Say you’re presenting algorithm runtimes (just as a random example). You’ve shown the runtime data you’ve collected. Now what does it mean? Does it match your expectations? What does it say about how the algorithms relate to one another? Are there any surprises? Is there anything unexpected or difficult to explain? Are there any evident trends? Can you make any claims about how the algorithms scale given the data you’ve collected? Answers to any of these questions should be tied to the data you’ve collected, and the reader should be able to see how the data support your claims.

A few additional suggestions about interpreting and analyzing experiment data:

• First, you should start with some idea of what the runtime might be as a function of input size. Do you expect it to be linear, logarithm, n log n, quadratic,…? So to start, you should do some analysis and/or research on the algorithm you’re running.

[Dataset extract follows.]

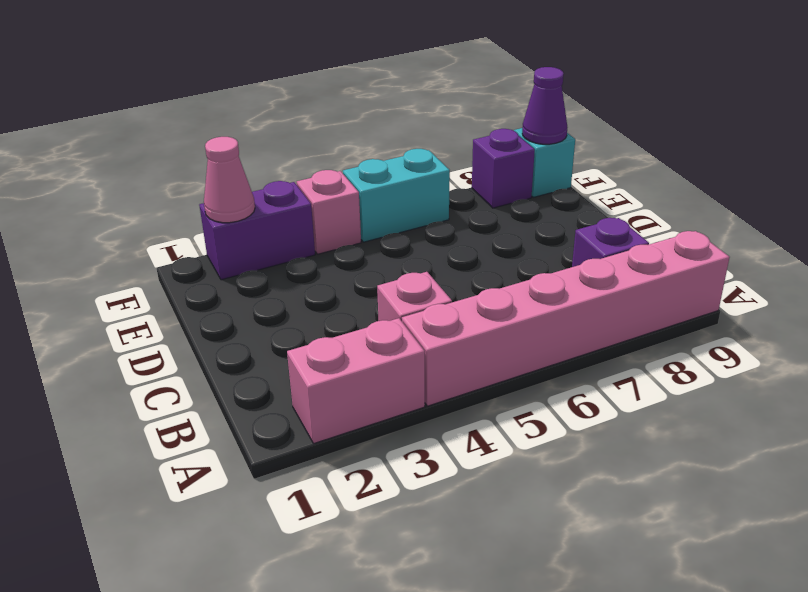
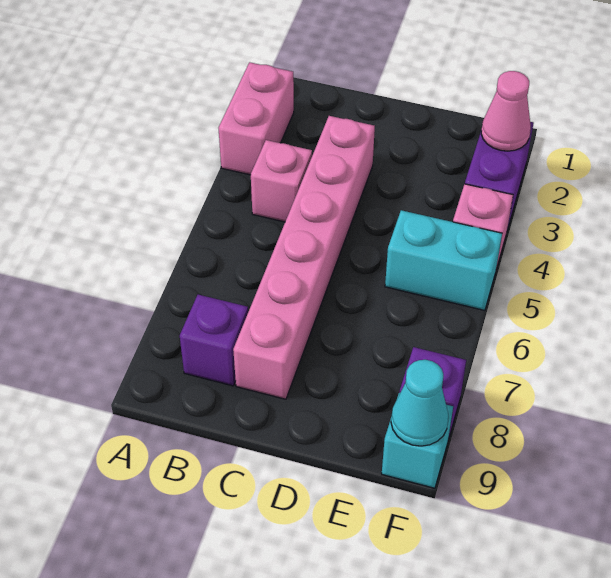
pink 1x6 brick [402,231,730,406] -> pink 1x6 brick moved to [233,116,375,399]
cyan 1x2 brick [343,149,450,242] -> cyan 1x2 brick turned to [385,210,502,310]
purple 1x1 cone [522,67,567,144] -> cyan 1x1 cone [391,360,448,446]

• Look at the data and try to determine what scaling relationship it shows you for each algorithm. Is it following a linear trend? Is it logarithmic or quadratic? Spreadsheet software can perform curve fitting that can help with this, but you can also eyeball the data or perform simple analyses like looking for a close-to-constant ratio between size and runtime to identify linear scaling, for example.
• Is the data too noisy? Are there large variations instead of a smooth curve? Then you might want to average over more runs to smooth things out. That can clear things up and make differences more obvious.
• Look for outliers. The curves, especially of average runtimes, should be fairly smooth. If there is a spike (up or down) at any point, it’s probably not representative of the algorithm’s real runtime. See if it persists across multiple experiments. If so, then try to look for an explanation.
• If your data just sort of looks wrong, it might be wrong. That’s often a good time to go back and check whether your code has bugs, guiding your debugging based on how the data appears to be incorrect.